Unterstützung gab es übrigens durch
Mittel des europäischen und nationalen
Strukturfonds, mit dessen Hilfe die zahlreichen Fundamente finanziert wurden.
,,Orochi", so der einstige Name der
Bahn im Expoland, wurde 1995 in Betrieb genommen und ist, von Veränderungen in der Stützenstruktur abgesehen, ein Nachbau von Cedar Points
,,Raptor", dem ersten überdimensionalen Inverted Coaster von B&M. Bereits
1992 war dieser innovative Achterbahntyp als Antwort auf die überschlaglosen
Suspended Coaster durch ,,Batman" in
SixFlags Great America von den Schweizern eingeführt worden.

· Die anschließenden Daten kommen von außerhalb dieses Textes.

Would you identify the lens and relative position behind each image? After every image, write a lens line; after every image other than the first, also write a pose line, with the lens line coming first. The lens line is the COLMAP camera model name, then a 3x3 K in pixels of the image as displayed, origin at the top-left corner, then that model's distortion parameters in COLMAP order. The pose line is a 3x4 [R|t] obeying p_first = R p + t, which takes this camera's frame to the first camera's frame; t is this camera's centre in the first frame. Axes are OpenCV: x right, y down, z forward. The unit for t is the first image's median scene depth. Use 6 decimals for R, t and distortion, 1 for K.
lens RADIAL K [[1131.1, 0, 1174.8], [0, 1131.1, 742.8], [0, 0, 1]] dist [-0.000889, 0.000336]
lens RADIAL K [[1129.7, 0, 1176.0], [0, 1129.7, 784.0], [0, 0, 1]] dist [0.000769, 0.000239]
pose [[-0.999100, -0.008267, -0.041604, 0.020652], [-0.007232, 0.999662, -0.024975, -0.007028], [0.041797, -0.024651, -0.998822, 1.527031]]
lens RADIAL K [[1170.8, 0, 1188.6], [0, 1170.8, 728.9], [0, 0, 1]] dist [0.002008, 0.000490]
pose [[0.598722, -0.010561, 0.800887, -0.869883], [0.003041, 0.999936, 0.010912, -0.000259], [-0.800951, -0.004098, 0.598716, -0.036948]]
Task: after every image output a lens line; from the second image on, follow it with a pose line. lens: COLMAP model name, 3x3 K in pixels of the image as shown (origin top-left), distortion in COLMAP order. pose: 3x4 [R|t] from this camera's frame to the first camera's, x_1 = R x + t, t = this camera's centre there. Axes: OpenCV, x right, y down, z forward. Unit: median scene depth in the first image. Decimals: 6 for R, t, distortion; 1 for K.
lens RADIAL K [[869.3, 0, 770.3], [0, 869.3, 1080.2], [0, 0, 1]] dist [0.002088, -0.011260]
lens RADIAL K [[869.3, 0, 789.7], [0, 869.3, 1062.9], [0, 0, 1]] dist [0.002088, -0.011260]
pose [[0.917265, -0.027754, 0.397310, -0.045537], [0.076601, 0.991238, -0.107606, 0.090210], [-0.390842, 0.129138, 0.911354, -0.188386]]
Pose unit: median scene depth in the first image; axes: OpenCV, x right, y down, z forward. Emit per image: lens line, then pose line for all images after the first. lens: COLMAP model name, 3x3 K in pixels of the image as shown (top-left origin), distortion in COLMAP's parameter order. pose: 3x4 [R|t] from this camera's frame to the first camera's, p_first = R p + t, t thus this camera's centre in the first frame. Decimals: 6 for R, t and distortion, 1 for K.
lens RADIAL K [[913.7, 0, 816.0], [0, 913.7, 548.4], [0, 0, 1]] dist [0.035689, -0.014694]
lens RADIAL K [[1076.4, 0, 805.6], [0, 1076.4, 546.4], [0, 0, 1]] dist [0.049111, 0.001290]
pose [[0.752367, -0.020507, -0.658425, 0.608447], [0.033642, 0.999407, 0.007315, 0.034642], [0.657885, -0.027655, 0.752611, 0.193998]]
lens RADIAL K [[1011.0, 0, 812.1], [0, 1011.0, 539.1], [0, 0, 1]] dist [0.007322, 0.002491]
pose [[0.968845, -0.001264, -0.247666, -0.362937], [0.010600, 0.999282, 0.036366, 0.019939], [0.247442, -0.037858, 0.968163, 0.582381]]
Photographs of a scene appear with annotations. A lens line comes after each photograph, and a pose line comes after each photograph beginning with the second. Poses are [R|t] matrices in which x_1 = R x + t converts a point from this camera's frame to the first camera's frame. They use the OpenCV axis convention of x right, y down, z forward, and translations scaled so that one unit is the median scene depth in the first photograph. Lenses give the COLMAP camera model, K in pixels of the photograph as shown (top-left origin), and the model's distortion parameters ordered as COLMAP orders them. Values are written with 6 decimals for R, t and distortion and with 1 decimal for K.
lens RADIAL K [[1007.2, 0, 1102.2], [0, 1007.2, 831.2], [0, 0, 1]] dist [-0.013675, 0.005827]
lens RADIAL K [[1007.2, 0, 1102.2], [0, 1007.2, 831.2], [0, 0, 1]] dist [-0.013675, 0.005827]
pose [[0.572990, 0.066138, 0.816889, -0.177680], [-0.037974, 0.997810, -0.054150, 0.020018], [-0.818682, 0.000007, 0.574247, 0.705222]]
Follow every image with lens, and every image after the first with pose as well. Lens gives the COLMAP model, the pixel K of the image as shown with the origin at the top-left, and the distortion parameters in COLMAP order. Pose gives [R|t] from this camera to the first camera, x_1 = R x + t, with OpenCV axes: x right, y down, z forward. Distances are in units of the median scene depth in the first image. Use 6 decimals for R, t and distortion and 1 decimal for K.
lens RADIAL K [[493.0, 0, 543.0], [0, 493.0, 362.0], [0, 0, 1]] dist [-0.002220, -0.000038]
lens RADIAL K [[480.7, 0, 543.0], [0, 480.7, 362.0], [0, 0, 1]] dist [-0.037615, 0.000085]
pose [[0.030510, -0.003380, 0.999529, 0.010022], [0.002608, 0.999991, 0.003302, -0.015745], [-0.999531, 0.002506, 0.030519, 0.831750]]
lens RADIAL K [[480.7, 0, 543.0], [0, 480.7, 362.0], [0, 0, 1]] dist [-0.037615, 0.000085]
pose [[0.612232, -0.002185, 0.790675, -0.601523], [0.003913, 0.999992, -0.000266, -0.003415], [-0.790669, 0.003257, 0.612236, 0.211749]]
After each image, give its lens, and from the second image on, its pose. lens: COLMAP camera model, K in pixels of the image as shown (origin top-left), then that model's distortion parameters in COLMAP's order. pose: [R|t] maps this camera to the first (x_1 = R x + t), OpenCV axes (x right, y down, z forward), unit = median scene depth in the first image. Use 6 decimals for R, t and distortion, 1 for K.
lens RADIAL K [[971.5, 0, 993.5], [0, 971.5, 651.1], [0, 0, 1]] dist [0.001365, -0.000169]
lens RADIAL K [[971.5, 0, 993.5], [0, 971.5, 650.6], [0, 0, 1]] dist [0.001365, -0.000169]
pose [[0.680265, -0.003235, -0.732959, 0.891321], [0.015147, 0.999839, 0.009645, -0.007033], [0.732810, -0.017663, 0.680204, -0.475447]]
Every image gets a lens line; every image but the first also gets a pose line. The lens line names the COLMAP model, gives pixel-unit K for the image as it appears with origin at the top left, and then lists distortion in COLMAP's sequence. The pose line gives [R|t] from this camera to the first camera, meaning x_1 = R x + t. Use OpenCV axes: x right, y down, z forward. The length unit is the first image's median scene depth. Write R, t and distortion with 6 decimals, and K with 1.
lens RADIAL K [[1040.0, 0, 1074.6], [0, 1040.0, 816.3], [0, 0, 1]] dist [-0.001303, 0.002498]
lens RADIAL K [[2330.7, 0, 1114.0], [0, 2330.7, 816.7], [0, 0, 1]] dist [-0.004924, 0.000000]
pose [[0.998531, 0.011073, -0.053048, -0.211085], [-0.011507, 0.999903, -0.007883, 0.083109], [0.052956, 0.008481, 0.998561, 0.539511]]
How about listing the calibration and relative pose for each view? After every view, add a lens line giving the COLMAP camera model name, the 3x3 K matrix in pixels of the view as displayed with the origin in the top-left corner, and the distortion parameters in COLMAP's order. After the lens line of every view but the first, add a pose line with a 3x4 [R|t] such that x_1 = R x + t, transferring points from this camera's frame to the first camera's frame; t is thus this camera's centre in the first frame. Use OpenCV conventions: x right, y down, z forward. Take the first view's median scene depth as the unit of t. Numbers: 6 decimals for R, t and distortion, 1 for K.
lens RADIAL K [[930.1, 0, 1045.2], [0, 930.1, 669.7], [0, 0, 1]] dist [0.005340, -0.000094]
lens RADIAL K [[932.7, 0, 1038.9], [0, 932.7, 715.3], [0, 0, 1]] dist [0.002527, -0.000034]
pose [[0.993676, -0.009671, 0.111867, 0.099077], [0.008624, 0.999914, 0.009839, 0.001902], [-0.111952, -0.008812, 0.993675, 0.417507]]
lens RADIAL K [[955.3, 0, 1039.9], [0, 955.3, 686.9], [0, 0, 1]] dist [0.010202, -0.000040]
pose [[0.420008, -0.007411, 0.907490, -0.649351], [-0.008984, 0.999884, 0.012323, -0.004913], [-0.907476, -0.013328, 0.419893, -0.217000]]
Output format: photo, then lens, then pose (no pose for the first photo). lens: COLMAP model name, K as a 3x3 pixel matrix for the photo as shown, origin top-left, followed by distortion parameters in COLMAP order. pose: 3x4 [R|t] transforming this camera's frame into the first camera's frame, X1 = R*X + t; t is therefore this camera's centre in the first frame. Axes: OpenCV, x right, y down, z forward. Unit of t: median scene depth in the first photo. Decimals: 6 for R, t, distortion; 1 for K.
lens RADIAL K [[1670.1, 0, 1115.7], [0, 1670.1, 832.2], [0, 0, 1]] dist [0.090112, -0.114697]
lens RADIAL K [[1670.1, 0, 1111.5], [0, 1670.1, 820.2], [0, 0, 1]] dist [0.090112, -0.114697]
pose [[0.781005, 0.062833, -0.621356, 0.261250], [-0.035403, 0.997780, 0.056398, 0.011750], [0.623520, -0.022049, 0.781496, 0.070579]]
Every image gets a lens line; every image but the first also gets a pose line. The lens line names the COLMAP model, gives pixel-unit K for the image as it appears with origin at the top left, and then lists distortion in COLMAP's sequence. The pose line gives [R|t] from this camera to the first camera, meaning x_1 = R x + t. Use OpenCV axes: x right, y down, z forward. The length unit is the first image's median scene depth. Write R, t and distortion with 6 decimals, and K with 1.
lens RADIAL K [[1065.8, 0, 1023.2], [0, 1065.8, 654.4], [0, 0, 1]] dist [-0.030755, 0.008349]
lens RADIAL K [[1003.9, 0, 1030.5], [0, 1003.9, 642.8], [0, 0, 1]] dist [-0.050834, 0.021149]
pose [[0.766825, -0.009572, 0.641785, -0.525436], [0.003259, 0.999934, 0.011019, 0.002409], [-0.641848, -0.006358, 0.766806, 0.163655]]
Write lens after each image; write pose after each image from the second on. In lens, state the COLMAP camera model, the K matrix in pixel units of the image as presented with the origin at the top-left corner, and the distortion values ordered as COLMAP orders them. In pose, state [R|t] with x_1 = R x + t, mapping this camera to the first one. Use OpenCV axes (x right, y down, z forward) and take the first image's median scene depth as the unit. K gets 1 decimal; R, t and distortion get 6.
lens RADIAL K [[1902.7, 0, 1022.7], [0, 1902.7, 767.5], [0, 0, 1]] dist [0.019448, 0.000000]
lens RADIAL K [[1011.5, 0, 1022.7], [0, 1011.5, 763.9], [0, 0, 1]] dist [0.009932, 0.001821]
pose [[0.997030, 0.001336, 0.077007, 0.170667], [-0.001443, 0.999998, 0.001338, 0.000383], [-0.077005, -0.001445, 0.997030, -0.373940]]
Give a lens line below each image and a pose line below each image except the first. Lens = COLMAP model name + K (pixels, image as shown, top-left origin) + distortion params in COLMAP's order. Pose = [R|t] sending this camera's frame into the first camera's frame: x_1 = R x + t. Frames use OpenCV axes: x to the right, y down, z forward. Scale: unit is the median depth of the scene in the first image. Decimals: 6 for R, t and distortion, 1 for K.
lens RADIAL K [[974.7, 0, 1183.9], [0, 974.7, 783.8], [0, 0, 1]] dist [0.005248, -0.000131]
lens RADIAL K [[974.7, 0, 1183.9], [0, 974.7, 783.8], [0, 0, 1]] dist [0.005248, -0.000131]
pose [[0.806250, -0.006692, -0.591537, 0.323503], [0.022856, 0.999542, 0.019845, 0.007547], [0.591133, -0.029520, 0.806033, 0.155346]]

In SixFlags Great America steht auch
das Erstlingswerk der Schweizer Firma:
,,Iron Wolf", ein Stand-Up Coaster. Für
den Umstand, dass Walter Bolliger und
Claude Mabillard mit diesem speziellen
und in der Planung nicht gerade unproblematischen Achterbahntyp die Firmengeschichte begannen, gibt es eine einfache Erklärung. Sie hatten bereits an den
entsprechenden Projekten von Intamin/
Giovanola mitgewirkt und kannten sich
deshalb bestens mit der Materie aus.